▶ **ASSIGNMENT**:
Copy word for word the stretch of the spa weekend post below, from "We had robes" through "of the day.".

After the excitement of last week; birthday week, a Thursday birthday and a weekend spent in spaaaa bliss, everything else feels a bit...flat. Sometimes it's hard to re-motivate after a crescendo of activity and planning and chatter and fun. But life is about finding joy in the everyday, in the little things. Being mindful. Seeking out happiness.
Three days and nights of enforced relaxation is a bit strange though with everyone (me) glued to technology and social media and keeping up with keeping up. But I enjoyed the time away from my computer, from home, from housework and from 'normal life' because it creates the space to decompress and just be.
Husband and I stayed in a lovely four-poster room at Airth Castle Spa Hotel in Stirlingshire, Scotland, and battened down the hatches against the cold and rain and wind and snow. There were also many moments of beautiful sunshine, as seen above.
We had robes and slippers and we made full use of them in the spa. I swam and sat in the Jacuzzi pool and closed my eyes in the sauna to fully immerse in the beautiful, aromatic scent of wood and heat. And then I took a cold shower because it got so hot!
Drinking in the afternoon and cocktails before dinner and candle-lit dinners were the order of the day.

▶ **GIVEN ENTRIES**:
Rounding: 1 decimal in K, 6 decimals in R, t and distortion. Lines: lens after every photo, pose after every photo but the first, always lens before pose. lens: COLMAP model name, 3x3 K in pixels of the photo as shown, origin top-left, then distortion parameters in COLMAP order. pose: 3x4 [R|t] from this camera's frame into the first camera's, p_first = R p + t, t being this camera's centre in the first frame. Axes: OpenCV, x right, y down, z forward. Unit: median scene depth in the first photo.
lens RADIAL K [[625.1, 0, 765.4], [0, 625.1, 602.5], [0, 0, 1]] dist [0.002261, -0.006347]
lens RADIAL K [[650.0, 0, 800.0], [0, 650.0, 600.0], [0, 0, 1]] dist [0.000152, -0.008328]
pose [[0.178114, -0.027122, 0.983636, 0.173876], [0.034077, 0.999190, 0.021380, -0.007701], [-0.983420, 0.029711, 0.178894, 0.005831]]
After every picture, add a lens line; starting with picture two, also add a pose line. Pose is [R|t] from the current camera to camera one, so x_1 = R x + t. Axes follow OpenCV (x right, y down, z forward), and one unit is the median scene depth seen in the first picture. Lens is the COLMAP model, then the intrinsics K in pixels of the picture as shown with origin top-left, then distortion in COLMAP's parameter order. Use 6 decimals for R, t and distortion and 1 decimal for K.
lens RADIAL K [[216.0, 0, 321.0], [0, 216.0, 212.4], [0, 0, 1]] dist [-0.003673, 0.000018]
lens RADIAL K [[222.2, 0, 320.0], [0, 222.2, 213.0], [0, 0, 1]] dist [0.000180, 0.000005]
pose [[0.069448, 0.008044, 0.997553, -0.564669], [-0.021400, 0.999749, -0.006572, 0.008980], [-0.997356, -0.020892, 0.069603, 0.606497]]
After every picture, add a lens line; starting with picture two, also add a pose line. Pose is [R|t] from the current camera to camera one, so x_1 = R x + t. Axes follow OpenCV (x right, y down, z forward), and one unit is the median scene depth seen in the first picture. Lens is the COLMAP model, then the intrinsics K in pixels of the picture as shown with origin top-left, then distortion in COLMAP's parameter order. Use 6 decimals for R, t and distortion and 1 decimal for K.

▶ **ANSWER TO THIS TASK**:
We had robes and slippers and we made full use of them in the spa. I swam and sat in the Jacuzzi pool and closed my eyes in the sauna to fully immerse in the beautiful, aromatic scent of wood and heat. And then I took a cold shower because it got so hot!
Drinking in the afternoon and cocktails before dinner and candle-lit dinners were the order of the day.